私には憧れの先輩(以下、S先輩)がいる。S先輩を初めて見たのは高校1年生の時、同級生に誘われて出かけたアマチュアバンドコンサートだ。佐野元春のコピーバンドでギターボーカルをするS先輩にビビッときた。颯爽とギターを弾きながら歌うS先輩の大ファンになった。当時、私はまだバンドをやっていなかった。
私が通う高校の体育祭をS先輩が見に来ているという情報を聞きつけたときは、校内中S先輩の姿を探して走り回った。先輩の姿を見つけたときは舞いあがってしまい、「Sさん、ファンです! 握手してください!」と気持ち悪いファン丸出しになっていた(笑)
自分がバンドをやるようになってからはS先輩をちょっと避けていた。恐れ多くて近寄れないのだ。ちょっと離れたところからじーっと見ていた。気持ち悪い。幼なじみが一時期S先輩のバンドでギター弾いてたので、「ちょっと、S先輩のこと教えてよ」と情報を聞き出していた。気持ち悪い。S先輩のバンドはプロ志向の強い本格派で、コンテストでも好成績を収めていたのでたくさんのファンがいた。
大人になってからもギターの師匠経由で「Sたちは今もバンドやってるよ」と聞いていたが、私は音楽を離れていたし、地元からも離れ、いつしか思い出すこともなくなった。ところが今年、S先輩たちの還暦記念ライブで再会。全然変わっていない! 昔と同じく優しい笑顔で、ギターを弾く姿は颯爽としている。S先輩に会うのは40年ぶりだし、そもそも私は遠くからじーっと見ていただけなのだ。覚えているいないの前に、私のことなど知らないはず。

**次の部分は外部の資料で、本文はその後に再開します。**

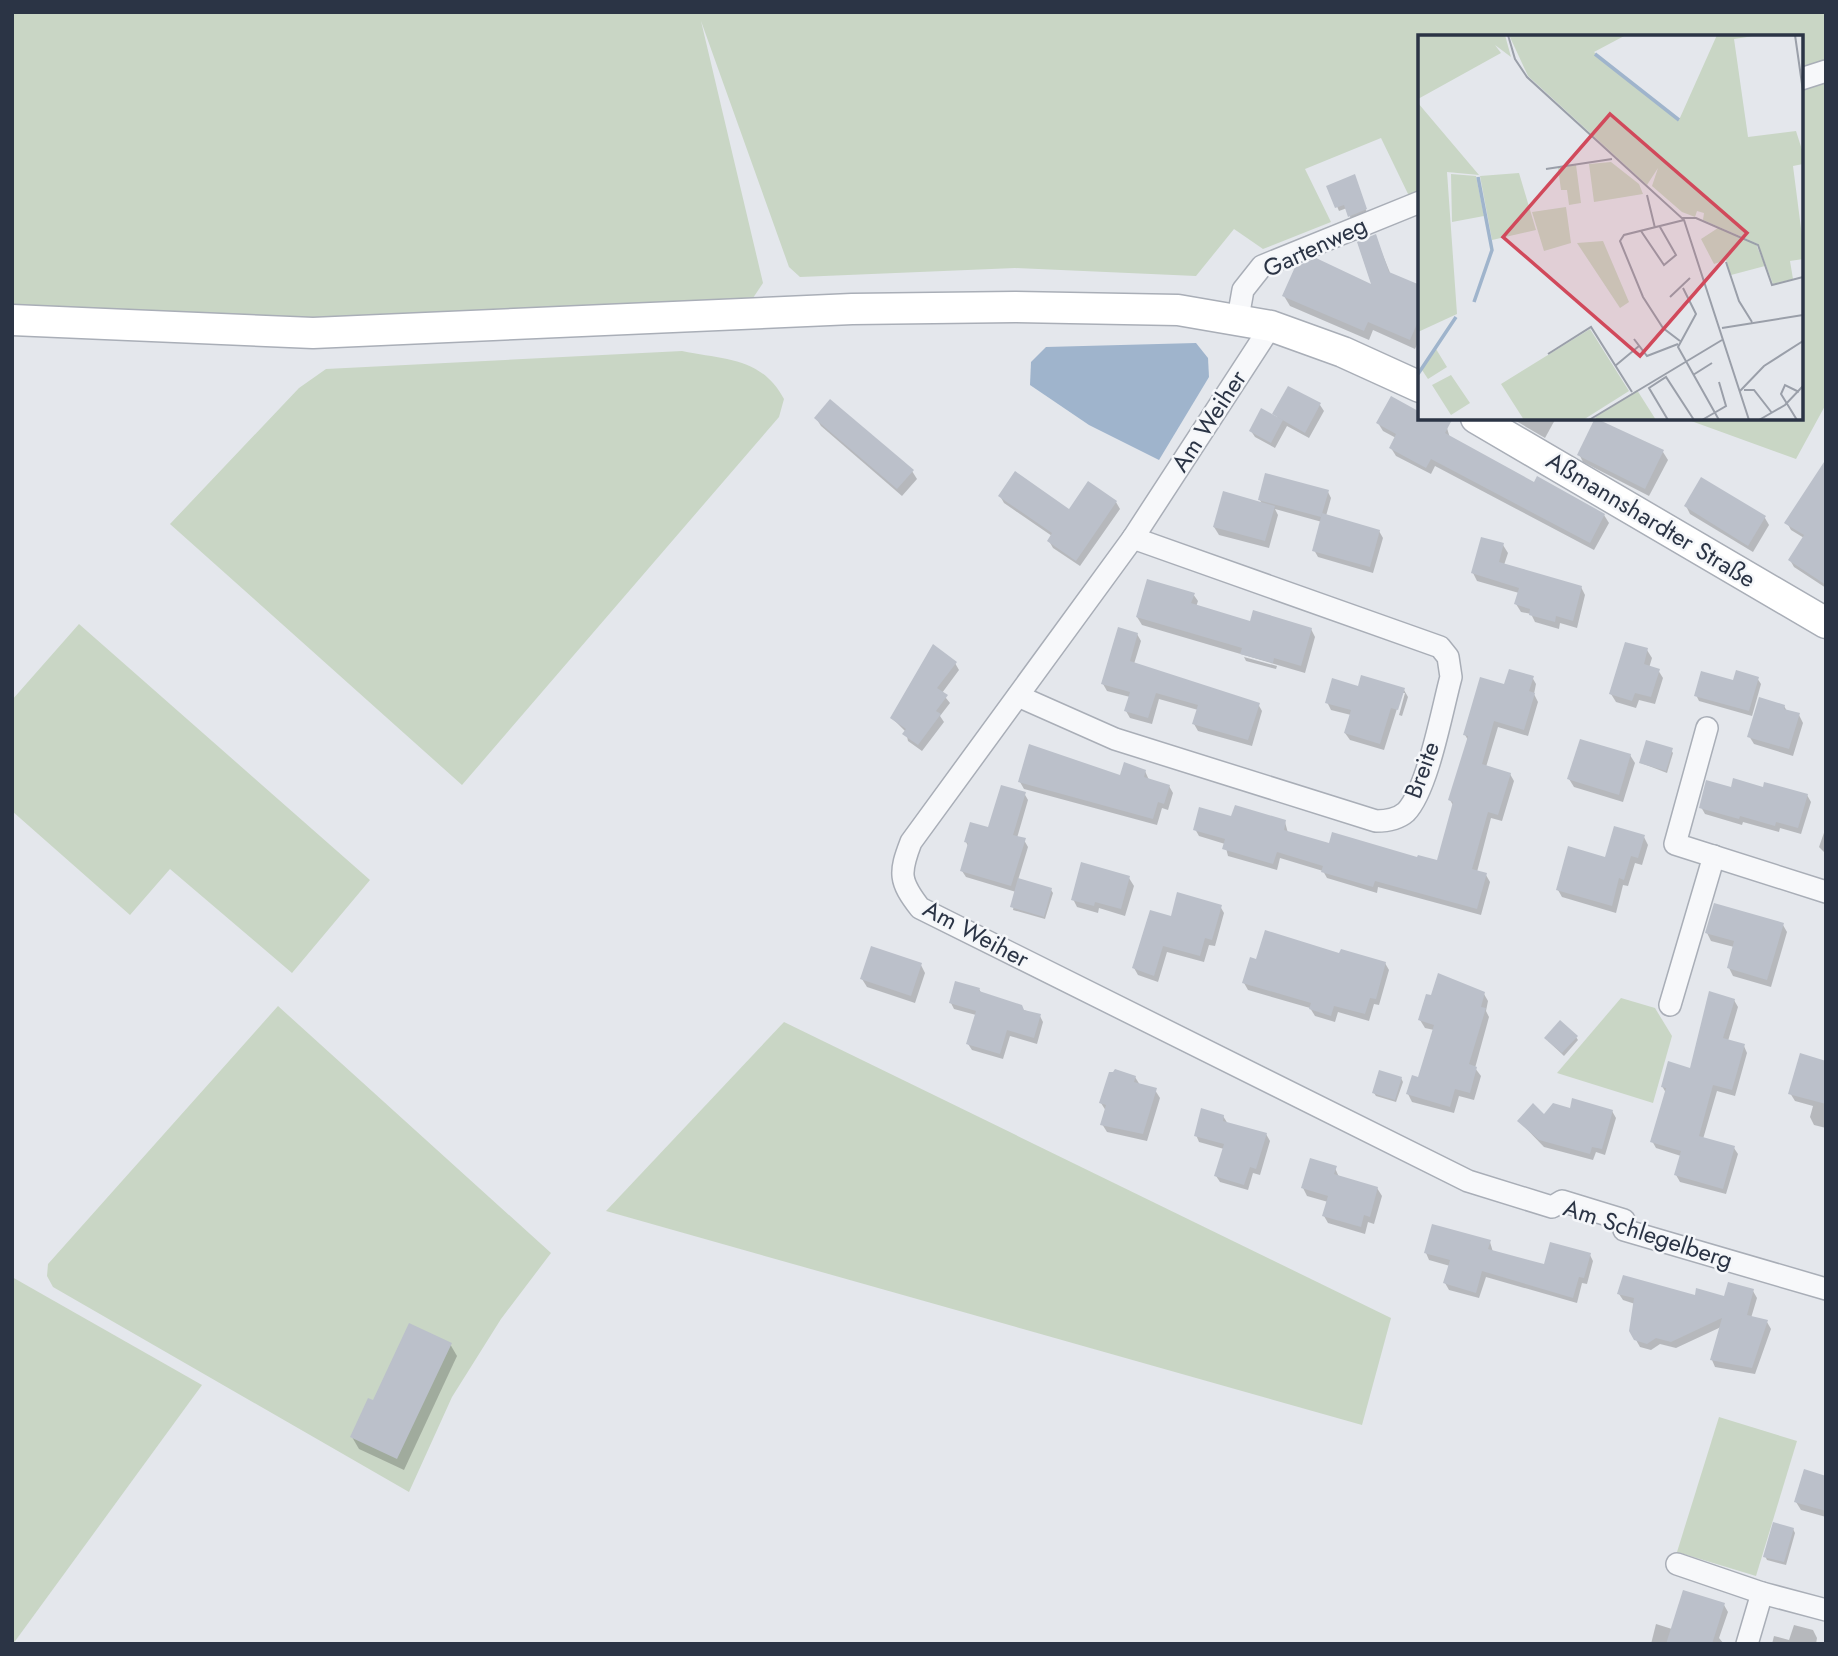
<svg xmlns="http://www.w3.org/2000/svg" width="1838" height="1656" font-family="Jost,sans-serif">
<rect width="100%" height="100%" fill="#e4e7ec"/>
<!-- green -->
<g fill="#c9d6c5">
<polygon points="12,12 1826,12 1826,65 1801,73 1801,37 1420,37 1420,193 1409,196 1381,138 1305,169 1331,222 1263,249 1234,229 1196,276 1015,268 800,277 789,267 701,21 763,283 753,298 311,320 12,309"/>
<polygon points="1826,77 1826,404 1796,459 1683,418 1801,418 1801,85"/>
<path d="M682,351C726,360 761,357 784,399L779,417L462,785L170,524L299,388L326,369Z"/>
<polygon points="79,624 370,880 292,973 170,869 130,915 12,811 12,700"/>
<polygon points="1621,998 1655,1008 1672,1036 1653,1103 1557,1073"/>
<polygon points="278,1006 551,1253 501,1319 452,1397 409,1492 53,1287 47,1276 48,1264"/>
<polygon points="784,1022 1391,1318 1362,1425 606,1211"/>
<polygon points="12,1277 202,1385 13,1644 12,1644"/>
<polygon points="1719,1417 1797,1441 1756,1576 1677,1552"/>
</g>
<!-- water -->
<polygon fill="#9fb4cc" points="1196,343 1208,358 1209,377 1159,460 1089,425 1030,385 1031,362 1046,347"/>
<!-- shadow -->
<g fill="#0003">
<polygon points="1356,180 1367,213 1351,219 1347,208 1339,211 1329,187"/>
<polygon points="1375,236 1391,275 1420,287 1420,338 1415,349 1373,330 1369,340 1290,306 1284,296 1374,287"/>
<polygon points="1289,388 1320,405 1324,411 1309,438 1287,426 1275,448 1255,437 1251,431 1277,419"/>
<polygon points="816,418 912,471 917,479 902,496 821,426"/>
<polygon points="1420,418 1447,428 1450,438 1535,484 1604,515 1609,523 1594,550 1435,466 1431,474 1396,456 1391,448 1396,438 1383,431 1378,423"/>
<polygon points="1511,418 1556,418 1545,438"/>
<polygon points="1663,452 1668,460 1649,496 1583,462 1579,454"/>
<polygon points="1826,486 1826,588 1794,567 1790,560 1804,538 1791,530 1787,523"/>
<polygon points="1328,492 1331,498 1326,516 1379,531 1383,538 1373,573 1318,557 1314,550 1322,522 1275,509 1278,515 1269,548 1219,535 1214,527 1262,504 1260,500"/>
<polygon points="1000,496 1069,511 1116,502 1120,509 1080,566 1053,548 1049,541 1052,536 1004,503"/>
<polygon points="1686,506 1765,518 1769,525 1753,552 1690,514"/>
<polygon points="1503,545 1508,553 1504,565 1581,587 1585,595 1577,628 1560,623 1559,629 1535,622 1531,614 1521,612 1516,604 1519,593 1477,581 1473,573"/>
<polygon points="1193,594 1198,601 1196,607 1251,623 1311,629 1315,637 1305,673 1142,625 1137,617"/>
<polygon points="1137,634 1141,641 1134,664 1258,704 1262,711 1252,746 1198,731 1194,724 1198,710 1159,699 1152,724 1130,718 1126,711 1130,697 1107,691 1103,684"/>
<polygon points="1647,650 1652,658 1649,668 1658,670 1663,678 1655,704 1639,700 1636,708 1616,702 1611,694"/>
<polygon points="1244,657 1277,666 1276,669 1246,661"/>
<polygon points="955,663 959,670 942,693 950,703 940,716 944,722 922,751 908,741 906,732 892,718"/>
<polygon points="1532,677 1536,684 1534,694 1538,702 1528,736 1498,727 1486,767 1510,774 1514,781 1502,821 1491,818 1477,872 1486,875 1490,882 1481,915 1378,887 1377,893 1327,878 1323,871 1280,858 1277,870 1228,856 1225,844 1199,836 1195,829 1233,819 1285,822 1288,833 1331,845 1439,862 1454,807 1450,800 1468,740 1465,735 1505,686"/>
<polygon points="1757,678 1761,684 1752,716 1699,701 1696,695"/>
<polygon points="1359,688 1404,690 1408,697 1402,716 1399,715 1405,693 1402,693 1384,750 1350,740 1345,733 1351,715 1331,710 1327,702"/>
<polygon points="1784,706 1787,711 1799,715 1803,723 1793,756 1754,744 1749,736"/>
<polygon points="1671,750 1673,753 1667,773 1641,763"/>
<polygon points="1630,755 1635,763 1623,802 1574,787 1569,779"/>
<polygon points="1145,771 1149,780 1169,786 1173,793 1168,810 1162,808 1157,825 1024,789 1020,782 1121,778"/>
<polygon points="1732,789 1764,789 1807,795 1811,802 1801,834 1780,828 1779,832 1743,822 1742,825 1705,814 1701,807"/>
<polygon points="1024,793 1028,800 1017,838 1024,840 1028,847 1018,880 1051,890 1053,893 1045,919 1013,910 1016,892 966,877 962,871 969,848 966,842 989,829"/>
<polygon points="1826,827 1826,854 1819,847"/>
<polygon points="1644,837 1648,845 1642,865 1635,863 1628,886 1623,885 1616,913 1562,897 1558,890"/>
<polygon points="1129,878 1134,886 1125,916 1099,908 1098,913 1077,907 1073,899"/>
<polygon points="1220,906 1224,913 1215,946 1209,945 1204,962 1167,952 1158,982 1138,975 1134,968 1172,918"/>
<polygon points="1783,925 1787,932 1771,987 1733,976 1729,968 1734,947 1711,941 1707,933"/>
<polygon points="1258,961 1385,963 1389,970 1379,1005 1374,1004 1369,1021 1338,1012 1335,1022 1315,1016 1310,1008 1248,990 1244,983"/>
<polygon points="921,965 925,973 915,1003 867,987 862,979"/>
<polygon points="979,989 982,994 1040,1016 1043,1022 1037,1044 1010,1036 1003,1059 972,1050 968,1044 976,1015 954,1009 951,1003"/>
<polygon points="1484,994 1488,1001 1486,1011 1489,1017 1475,1068 1481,1076 1474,1100 1459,1096 1454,1113 1412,1102 1408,1094 1420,1079 1434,1030 1425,1028 1420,1020"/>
<polygon points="1734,1000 1738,1007 1728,1041 1744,1046 1747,1053 1735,1096 1717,1091 1703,1139 1734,1148 1738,1154 1726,1194 1680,1182 1676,1175 1681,1156 1656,1148 1652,1141 1666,1093 1662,1086 1691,1070"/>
<polygon points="1576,1037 1578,1040 1564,1056 1548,1041"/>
<polygon points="1826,1063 1826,1128 1814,1125 1810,1117 1813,1106 1795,1101 1790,1093"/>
<polygon points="1135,1077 1140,1085 1155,1090 1160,1098 1147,1141 1107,1132 1102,1124 1106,1111 1101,1103"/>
<polygon points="1401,1078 1403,1082 1396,1102 1376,1096 1374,1093"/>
<polygon points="1571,1110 1612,1111 1616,1118 1605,1155 1596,1152 1593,1160 1544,1147 1519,1121"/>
<polygon points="1223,1116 1228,1124 1266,1134 1270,1141 1260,1175 1253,1173 1248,1190 1220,1182 1216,1176 1224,1149 1199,1142 1196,1135"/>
<polygon points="1335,1168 1339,1177 1377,1188 1382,1196 1374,1224 1368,1222 1365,1234 1328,1223 1324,1216 1328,1202 1307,1196 1303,1188"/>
<polygon points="1490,1242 1493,1252 1545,1266 1590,1255 1593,1261 1587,1284 1582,1283 1577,1303 1486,1277 1479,1298 1449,1290 1445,1283 1450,1266 1429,1260 1426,1253"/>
<polygon points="1753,1291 1757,1298 1751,1318 1767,1322 1771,1329 1755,1374 1715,1367 1712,1360 1721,1327 1676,1348 1660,1344 1651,1350 1640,1347 1631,1331 1635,1304 1623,1300 1619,1294 1725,1298"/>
<polygon points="450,1344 457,1356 404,1470 359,1449 352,1437 374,1402"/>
<polygon points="1826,1477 1826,1517 1801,1510 1796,1502"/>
<polygon points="1793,1529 1795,1533 1786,1565 1767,1560 1765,1556"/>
<polygon points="1724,1605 1728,1612 1719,1638 1724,1644 1651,1644 1656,1624 1672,1629"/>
<polygon points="1794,1625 1813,1630 1817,1638 1816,1644 1772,1644 1774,1636 1789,1640"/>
</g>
<!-- building -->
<g fill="#bbc0ca">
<polygon points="1355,174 1367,209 1348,217 1344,205 1335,208 1326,186"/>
<polygon points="1376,234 1389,272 1420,285 1420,317 1410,340 1368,322 1364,331 1282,296 1295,267 1316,258 1371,284 1357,242"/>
<polygon points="1288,386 1321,403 1305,433 1272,414"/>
<polygon points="1391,396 1420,412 1420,418 1453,418 1445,433 1534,482 1537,476 1605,514 1590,543 1431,459 1426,468 1389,448 1396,434 1376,423"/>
<polygon points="830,399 914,470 897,489 814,418"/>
<polygon points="1261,408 1283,420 1271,443 1249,431"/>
<polygon points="1595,418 1664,450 1645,489 1577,455"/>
<polygon points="1826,459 1826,585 1788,560 1804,535 1784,523"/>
<polygon points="1015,471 1069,509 1088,481 1117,501 1076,561 1047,541 1052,533 998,496"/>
<polygon points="1265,473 1329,490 1321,517 1258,500"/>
<polygon points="1701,477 1766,516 1748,546 1684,506"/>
<polygon points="1223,491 1275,506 1265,541 1213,527"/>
<polygon points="1322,513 1380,530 1370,567 1312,551"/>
<polygon points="1481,537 1504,543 1499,562 1582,586 1573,621 1556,616 1555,622 1529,615 1530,609 1514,604 1519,588 1471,573"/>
<polygon points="1147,579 1195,593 1191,603 1250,621 1253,610 1312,628 1301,666 1274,658 1273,663 1240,654 1242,648 1136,617"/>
<polygon points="1118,627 1138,633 1130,661 1260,703 1248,740 1192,724 1198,705 1156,693 1148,718 1124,711 1130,692 1101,684"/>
<polygon points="1625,642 1648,648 1644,664 1660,669 1651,697 1635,693 1632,701 1609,694"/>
<polygon points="933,644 957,662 937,688 948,695 936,711 941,714 918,745 902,734 906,729 890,718"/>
<polygon points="1509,669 1534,676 1529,691 1535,693 1524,730 1494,721 1482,764 1511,773 1498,815 1488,812 1472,869 1487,873 1477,909 1375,881 1373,887 1321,872 1323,866 1277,852 1273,864 1222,849 1225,839 1193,830 1199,807 1231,816 1235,805 1286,820 1284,830 1329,843 1332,832 1417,857 1418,855 1437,860 1453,802 1448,800 1468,736 1463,735 1480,677 1504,684"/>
<polygon points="1736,670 1759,677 1749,711 1694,696 1701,671 1733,680"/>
<polygon points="1361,675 1405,688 1398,710 1391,708 1380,744 1344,733 1351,710 1325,703 1332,678 1358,686"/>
<polygon points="1759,697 1785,705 1784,709 1800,713 1789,749 1747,737"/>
<polygon points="1580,739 1631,754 1619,795 1567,779"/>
<polygon points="1646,740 1673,748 1666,771 1639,763"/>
<polygon points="1029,744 1120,775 1124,762 1146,770 1144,777 1170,785 1164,804 1158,802 1153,819 1018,782"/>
<polygon points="1733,778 1763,787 1764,782 1808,794 1798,828 1776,822 1775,826 1740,816 1739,819 1699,808 1706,780 1731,787"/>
<polygon points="1001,785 1026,792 1013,835 1026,838 1011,886 960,871 968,843 964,842 970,822 988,827"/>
<polygon points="1614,826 1645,835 1638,858 1631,856 1624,880 1619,878 1612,906 1556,890 1568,846 1605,857"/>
<polygon points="1081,862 1130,876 1121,909 1095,902 1094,906 1071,900"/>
<polygon points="1018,878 1052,888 1044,917 1010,907"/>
<polygon points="1177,892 1222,905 1212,940 1205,938 1200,956 1163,946 1154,976 1132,968 1150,910 1171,916"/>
<polygon points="1714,903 1784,923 1767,980 1727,968 1734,941 1705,933"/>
<polygon points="1265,930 1339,953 1341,949 1386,962 1376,999 1370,998 1365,1014 1334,1006 1331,1016 1309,1009 1311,1003 1242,983 1250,957 1256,959"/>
<polygon points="871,946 922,963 911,996 860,979"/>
<polygon points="1438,973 1485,992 1481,1007 1486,1008 1469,1064 1477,1067 1470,1093 1455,1089 1450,1107 1406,1094 1412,1075 1418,1077 1434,1025 1418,1020 1426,994 1431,995"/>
<polygon points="955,981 980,988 979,991 1022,1005 1024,1010 1041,1014 1034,1038 1007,1030 1000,1054 966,1044 976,1011 949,1003"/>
<polygon points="1709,991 1735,999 1723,1038 1745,1044 1732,1090 1713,1085 1699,1136 1735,1146 1723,1189 1674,1175 1681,1151 1650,1142 1666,1088 1661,1087 1668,1061 1690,1068"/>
<polygon points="1560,1020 1578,1036 1562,1053 1544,1038"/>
<polygon points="1800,1053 1826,1061 1826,1104 1788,1094"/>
<polygon points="1115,1069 1136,1076 1134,1082 1157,1088 1143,1134 1100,1125 1106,1105 1099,1103 1109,1072 1113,1072"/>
<polygon points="1379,1070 1402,1077 1395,1100 1372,1093"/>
<polygon points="1572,1098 1613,1110 1602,1149 1592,1147 1590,1154 1539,1140 1517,1121 1533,1103 1544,1114 1553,1103 1570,1108"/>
<polygon points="1201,1108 1224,1115 1223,1121 1267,1133 1256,1169 1250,1167 1244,1185 1214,1176 1224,1144 1194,1136"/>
<polygon points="1310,1158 1337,1166 1334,1174 1378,1187 1370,1217 1364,1215 1361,1227 1322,1216 1328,1196 1301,1188"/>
<polygon points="1432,1224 1491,1240 1488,1249 1544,1264 1550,1242 1591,1253 1584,1278 1579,1277 1573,1298 1482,1271 1476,1293 1443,1283 1450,1260 1424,1253"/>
<polygon points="1623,1275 1695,1295 1696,1288 1724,1296 1728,1282 1754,1289 1747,1315 1768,1320 1752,1368 1710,1360 1722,1318 1671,1342 1656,1338 1647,1344 1634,1340 1629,1331 1634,1298 1617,1294"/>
<polygon points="409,1323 452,1343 397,1459 350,1437 368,1398 373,1400"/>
<polygon points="1804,1469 1826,1476 1826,1511 1794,1502"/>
<polygon points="1773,1522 1794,1528 1784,1562 1763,1557"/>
<polygon points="1683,1590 1725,1603 1712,1644 1666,1644"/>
</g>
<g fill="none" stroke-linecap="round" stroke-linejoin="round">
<defs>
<g id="street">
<polyline points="1801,79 1826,71"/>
<polyline points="1238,318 1243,290 1262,266 1420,202"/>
<path d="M1271,326L1133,538L911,842C899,873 899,881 920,908L1468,1181L1552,1207L1562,1201L1624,1220V1230L1826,1289"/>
<path d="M1018,696L1115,739L1376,821C1386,821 1398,819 1406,812C1428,789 1442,710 1451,677L1448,657L1440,647L1133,538"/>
<polyline points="1707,728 1675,844 1826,892"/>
<polyline points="1670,1005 1714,856"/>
<polyline points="1677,1564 1762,1593 1826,1610"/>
<polyline points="1747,1644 1762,1593"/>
</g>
<g id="secondary">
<polyline points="12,320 313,333 852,309 1015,307 1178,310 1271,326 1343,352 1420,387"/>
<polyline points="1476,418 1826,623"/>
</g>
</defs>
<!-- street casing -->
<use href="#street" stroke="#a9aeb7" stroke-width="24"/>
<!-- secondary casing -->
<use href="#secondary" stroke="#a9aeb7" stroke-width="33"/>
<!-- street -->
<use href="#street" stroke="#f7f8fa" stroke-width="21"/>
<!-- secondary -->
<use href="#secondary" stroke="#fff" stroke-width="30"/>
</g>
<g text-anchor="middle" stroke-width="5" stroke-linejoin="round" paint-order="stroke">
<!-- street labels -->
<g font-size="24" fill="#2b3445" stroke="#f4f6f9">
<text transform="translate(1315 247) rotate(-25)" y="8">Gartenweg</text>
<text transform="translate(1209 421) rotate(-57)" y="8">Am Weiher</text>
<text transform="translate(1651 520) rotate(31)" y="8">Aßmannshardter Straße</text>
<text transform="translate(1422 770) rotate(-70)" y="8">Breite</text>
<text transform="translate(976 934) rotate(28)" y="8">Am Weiher</text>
<text transform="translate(1648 1234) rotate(18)" y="8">Am Schlegelberg</text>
</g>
</g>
<!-- overview -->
<g transform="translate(1418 35)">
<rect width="385" height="385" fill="#e4e7ec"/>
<path d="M0,0H87L93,22L77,10L83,18L0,64ZM91,0H208L176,17L261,85L299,0H342L316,4L330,102L378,96L385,118V129L375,131L385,209V224L372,226L375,244L355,249L340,209L285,185L286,178L279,176L277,182L264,177L234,151L240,133L229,150L110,41ZM0,68L61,140L29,137L39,279L0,297ZM193,127L221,149L225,159L176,167L171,129ZM158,130L163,168L151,170L149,155H143L140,133ZM101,138L118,195L74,205L62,141ZM33,139L58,141L66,181L34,187ZM148,172L153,208L126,216L114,177ZM300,193L338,209L347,231L313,240L308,225L296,229L283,204ZM185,206L211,267L202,273L159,208ZM172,294L211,356L165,385H106L83,349ZM18,314L29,332L10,344L4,335ZM33,340L52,368L33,380L14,350ZM219,355L238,385H179L177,382Z" fill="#c9d6c5"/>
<path fill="none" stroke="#9fb4cc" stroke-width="3.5" d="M177,19L261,85M56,267L74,215L60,142M0,339L38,282"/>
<path fill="none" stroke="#9a9fa9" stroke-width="2" d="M90,0L97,24L109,42L266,185L331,385M377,0L385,56M128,134L194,124M229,160L237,193M264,183H278L340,210L354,250L385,242M223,196L246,230L258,220L242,192M308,227L321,266L334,287M265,253L278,279L260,312L301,385M252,262L272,243M304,293L385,280M216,304L229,321L260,309M262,306L245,293L225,262L202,206L206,200L266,185M130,319L173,292L214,357M197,331L221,311M275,340L294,328M326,355H336L354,378M322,356L346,331L385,306M171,385L304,305M250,385L231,353L248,342L276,385M284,385L308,371L301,347M341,385L367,370L385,351M379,385L363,359L367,350L381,357"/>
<path fill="#d1495b" fill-opacity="0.15" stroke="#d1495b" stroke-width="3.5" d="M192,79L329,198L222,321L85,202Z"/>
<rect width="385" height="385" fill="none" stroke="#2b3445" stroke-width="3.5"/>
</g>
<!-- border -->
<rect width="1838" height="1656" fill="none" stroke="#2b3445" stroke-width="28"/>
</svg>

S先輩と親しい友人がいたのでしれっと近くに座り、小声で「Sさん、ファンです。握手してください」と手を出した。気持ち悪い。S先輩は「へ? まじ? うれしい!」と快く握手してくれた。友人が「Sさん、覚えてないよね。この子一緒にバンドやってたギターのミユキちゃん。昔からSさんのファンなんよ」といらんことを言ってくれた。「ミユキちゃん、FacebookでSさんとつながりなよ!」とまたもやいらんことを言ってくれた。
そこまで言われて友達申請をしないと「本当にファンなのか?」と疑われるのではあるまいか? いやしかし、友達になっていただけるのだろうか?と丸1日考えて友達申請をした。あっさり友達になってくれたし、たまにコメントをしてくれて大変恐れ多い。返信をしようとすると緊張してしまい、無駄に長文の返信をしてしまう。気持ち悪い。
昨日もS先輩に「ギター頑張ってる?」と聞かれたので、これはもう全力で頑張るしかあるまい。いよいよ明日、私のライブ本番だ。「ギターはソロが命!」とも言われたので、全力でソロ弾く所存。